I'm not so sure about this last one; you might have a long wait in the library and then just miss the moment as you turn away to look at something else. Neither did I appreciate what she called "Knock down Ginger", basically knocking on someone's door and running away. And besides, why is it called "Knock down Ginger"? What has the ginger got to do with it? 

But the idea as a whole seems to have worked. The lady in question declares her husband to be more relaxed, a bolder and more outgoing person after working through half a year's challenges. 

Articles you read online nowadays give you the option of commenting on them immediately. Interactive journalism. You don't need to bother writing to the paper, or even emailing. You just go to the comments section and type your reaction. This one got mixed reactions: many people thought it was great but others were quite abusive and rude, saying that they didn't see the point of the thing at all. Would they have written a letter to that effect? I doubt it. 

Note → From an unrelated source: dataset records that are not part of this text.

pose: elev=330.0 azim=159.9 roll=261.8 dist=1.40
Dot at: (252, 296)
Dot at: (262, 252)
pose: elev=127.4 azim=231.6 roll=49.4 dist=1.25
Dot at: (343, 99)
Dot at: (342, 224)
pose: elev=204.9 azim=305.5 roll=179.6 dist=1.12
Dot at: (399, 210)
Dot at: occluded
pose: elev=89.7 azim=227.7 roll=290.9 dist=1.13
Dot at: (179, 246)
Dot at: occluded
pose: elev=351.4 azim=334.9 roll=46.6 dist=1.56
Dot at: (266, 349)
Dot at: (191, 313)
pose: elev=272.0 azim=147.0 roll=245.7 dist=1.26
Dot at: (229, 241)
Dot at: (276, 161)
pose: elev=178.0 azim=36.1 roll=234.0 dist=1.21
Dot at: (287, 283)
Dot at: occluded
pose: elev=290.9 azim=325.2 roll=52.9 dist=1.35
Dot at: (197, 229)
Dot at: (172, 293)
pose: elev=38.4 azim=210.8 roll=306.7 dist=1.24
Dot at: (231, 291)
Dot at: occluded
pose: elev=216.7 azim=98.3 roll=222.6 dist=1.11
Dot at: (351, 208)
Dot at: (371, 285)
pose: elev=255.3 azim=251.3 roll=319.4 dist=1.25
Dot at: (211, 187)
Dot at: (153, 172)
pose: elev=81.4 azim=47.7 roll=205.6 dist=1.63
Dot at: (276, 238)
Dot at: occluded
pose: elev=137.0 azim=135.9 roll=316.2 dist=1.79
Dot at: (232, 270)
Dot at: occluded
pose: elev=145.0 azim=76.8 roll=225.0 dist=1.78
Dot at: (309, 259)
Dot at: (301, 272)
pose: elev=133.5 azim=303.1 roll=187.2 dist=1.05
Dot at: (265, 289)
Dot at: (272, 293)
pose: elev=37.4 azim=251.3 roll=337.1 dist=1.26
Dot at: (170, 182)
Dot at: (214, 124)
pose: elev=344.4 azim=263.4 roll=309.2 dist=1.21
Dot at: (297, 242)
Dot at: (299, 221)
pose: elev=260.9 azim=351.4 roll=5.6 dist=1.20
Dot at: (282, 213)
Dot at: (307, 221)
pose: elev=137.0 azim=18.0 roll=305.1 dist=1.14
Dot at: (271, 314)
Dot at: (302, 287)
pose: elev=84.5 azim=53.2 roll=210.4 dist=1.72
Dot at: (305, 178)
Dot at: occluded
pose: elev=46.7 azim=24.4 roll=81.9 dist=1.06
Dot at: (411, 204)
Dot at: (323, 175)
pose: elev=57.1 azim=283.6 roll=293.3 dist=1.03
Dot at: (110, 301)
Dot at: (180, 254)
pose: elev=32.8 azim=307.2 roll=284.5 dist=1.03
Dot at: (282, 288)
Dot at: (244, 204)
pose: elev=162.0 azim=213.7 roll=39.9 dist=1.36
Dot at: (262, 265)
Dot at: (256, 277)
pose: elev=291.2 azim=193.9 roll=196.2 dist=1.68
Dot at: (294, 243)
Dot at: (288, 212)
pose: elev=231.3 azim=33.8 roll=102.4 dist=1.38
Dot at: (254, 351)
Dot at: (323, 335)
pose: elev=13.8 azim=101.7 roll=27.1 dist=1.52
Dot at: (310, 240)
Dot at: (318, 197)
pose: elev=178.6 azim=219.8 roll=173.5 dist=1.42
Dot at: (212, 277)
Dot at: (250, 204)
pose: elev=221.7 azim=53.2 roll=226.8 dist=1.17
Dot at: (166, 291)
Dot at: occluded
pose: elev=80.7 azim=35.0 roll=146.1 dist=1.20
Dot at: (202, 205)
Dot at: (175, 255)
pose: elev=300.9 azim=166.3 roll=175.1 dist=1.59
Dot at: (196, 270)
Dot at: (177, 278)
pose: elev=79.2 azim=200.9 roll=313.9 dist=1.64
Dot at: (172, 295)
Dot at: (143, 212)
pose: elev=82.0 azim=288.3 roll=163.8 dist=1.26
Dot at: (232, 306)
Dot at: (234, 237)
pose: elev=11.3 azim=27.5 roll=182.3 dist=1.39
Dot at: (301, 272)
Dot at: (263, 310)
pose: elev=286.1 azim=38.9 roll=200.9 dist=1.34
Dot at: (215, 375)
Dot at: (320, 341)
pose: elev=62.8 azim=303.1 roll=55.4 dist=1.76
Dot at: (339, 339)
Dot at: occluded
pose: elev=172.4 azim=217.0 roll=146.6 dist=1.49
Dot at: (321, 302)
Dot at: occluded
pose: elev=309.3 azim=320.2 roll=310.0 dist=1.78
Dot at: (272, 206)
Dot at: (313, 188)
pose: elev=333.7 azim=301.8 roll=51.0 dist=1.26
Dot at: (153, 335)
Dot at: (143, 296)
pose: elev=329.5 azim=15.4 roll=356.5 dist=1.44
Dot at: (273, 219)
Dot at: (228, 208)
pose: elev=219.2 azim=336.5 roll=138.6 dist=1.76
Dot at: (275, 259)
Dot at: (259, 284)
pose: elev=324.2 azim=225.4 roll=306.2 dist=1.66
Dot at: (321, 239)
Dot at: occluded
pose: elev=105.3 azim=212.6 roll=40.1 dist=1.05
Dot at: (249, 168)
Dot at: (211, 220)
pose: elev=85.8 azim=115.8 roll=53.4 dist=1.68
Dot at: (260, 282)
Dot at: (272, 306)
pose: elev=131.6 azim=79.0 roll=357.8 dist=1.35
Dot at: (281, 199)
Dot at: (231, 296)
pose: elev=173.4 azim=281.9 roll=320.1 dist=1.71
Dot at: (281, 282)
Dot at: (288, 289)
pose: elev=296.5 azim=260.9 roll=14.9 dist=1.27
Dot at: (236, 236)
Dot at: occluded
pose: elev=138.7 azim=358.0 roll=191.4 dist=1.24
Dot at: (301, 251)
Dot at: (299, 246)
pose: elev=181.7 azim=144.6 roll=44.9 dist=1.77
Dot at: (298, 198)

Maybe those negative people need to try "Laughter Yoga". This was one of the challenges set by the writer of the article. I have often read stuff about laughter being very good therapy, how it relaxes every muscle in the body and is generally good for you. Now it appears that Dr Madan Kataria, a medical man from India, has developed a system of exercises based on laughter. Described as a "complete wellbeing workout" it has spread to 72 countries in the world. Here is a link to more information about it and the chance to sign up to the newsletter, if that's the kind of thing you do.

All this laughter stuff almost makes up UKIP winning a seat in Parliament, but not quite!